In one activity on standard work, each teacher had to follow instructions to build a model of a seat adjuster using Legos. By deciding to do the steps out of order or jump ahead to complete the task faster, they learned their product would be defective. That would mean they would have to start all over, which in manufacturing equals loss of production time and money.
After building the model with instructions, they then had to attempt to build it again using the same steps in the same order but by memory.
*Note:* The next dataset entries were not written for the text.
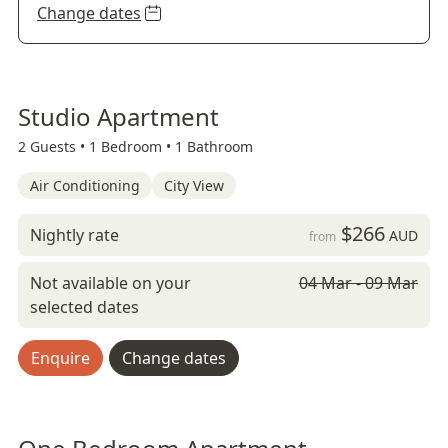
Change dates
Studio Apartment
2 Guests •
1 Bedroom •
1 Bathroom
Air Conditioning
City View
$266
Nightly rate
AUD
from
Not available on your
04 Mar - 09 Mar
selected dates
Enquire
Change dates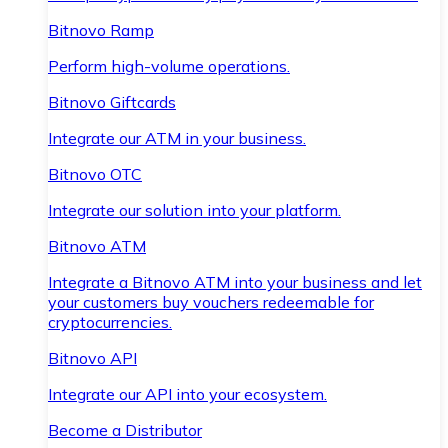
Bitnovo Ramp
Perform high-volume operations.
Bitnovo Giftcards
Integrate our ATM in your business.
Bitnovo OTC
Integrate our solution into your platform.
Bitnovo ATM
Integrate a Bitnovo ATM into your business and let
your customers buy vouchers redeemable for
cryptocurrencies.
Bitnovo API
Integrate our API into your ecosystem.
Become a Distributor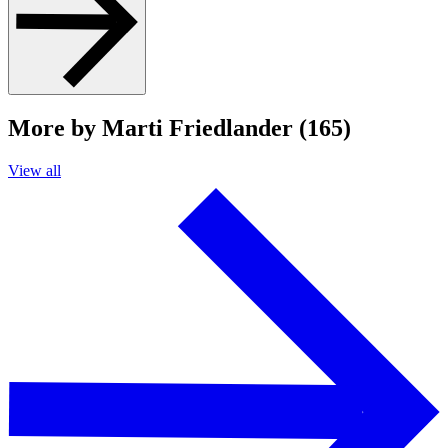
More by Marti Friedlander (165)
View all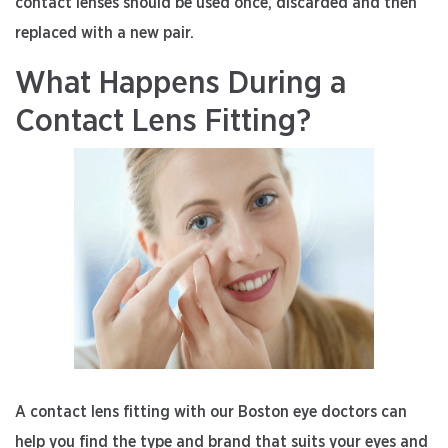
contact lenses should be used once, discarded and then
replaced with a new pair.
What Happens During a
Contact Lens Fitting?
A contact lens fitting with our Boston eye doctors can
help you find the type and brand that suits your eyes and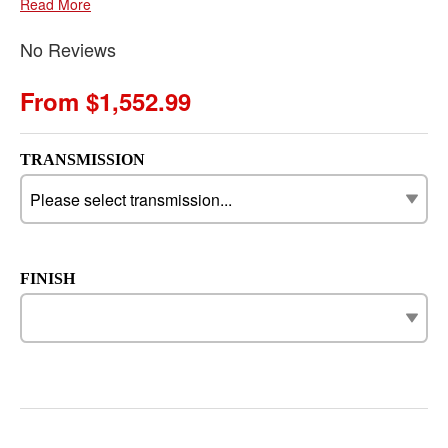
Read More
No Reviews
From $1,552.99
TRANSMISSION
FINISH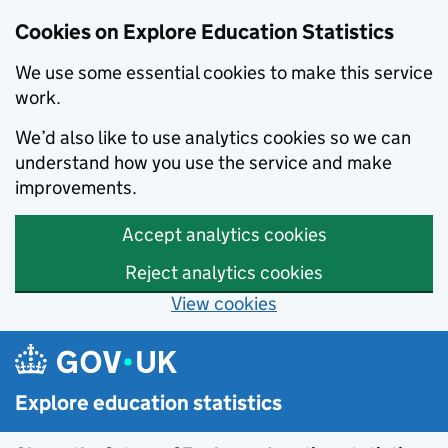
Cookies on Explore Education Statistics
We use some essential cookies to make this service
work.
We’d also like to use analytics cookies so we can
understand how you use the service and make
improvements.
Accept analytics cookies
Reject analytics cookies
View cookies
Skip to main content
Explore education statistics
And in the factory setting, they would have to build the parts in a certain amount of time.
It was a great exercise to show the importance of following instructions and the consequences of not doing a job right, which can be difficult to get across to students.
“They’ve been telling us what skills they need in their workers, detail-oriented, hand-eye coordination, organization skills,” Derringer said. “That’s lessons we can bring back to our classroom and figure out a way to incorporate it in how we teach.”
Another valuable thing they learned was “kaizen,” which is a Japanese business philosophy of continuous improvement in work practices and efficiency.
“It’s about how to make things better, how to work smarter not harder, and we can all learn from that,” Derringer said.
The externship also serves to provide teachers with connections to local employers for classroom visits and career advising and encourages partnerships between schools and industries.
Those connections often lead to opportunities for students, such as job shadowing, school-to-work experiences, internships and in some cases, jobs.
Derringer plans to use some of the information she learned to start a career club at SMS this year to give students more exposure to job opportunities.
She said she really enjoyed the externship experience and recommends it for other teachers as a resource.
“You learn so much,” she said. “And then you’re not just telling students something from a book. You’ve experienced it.”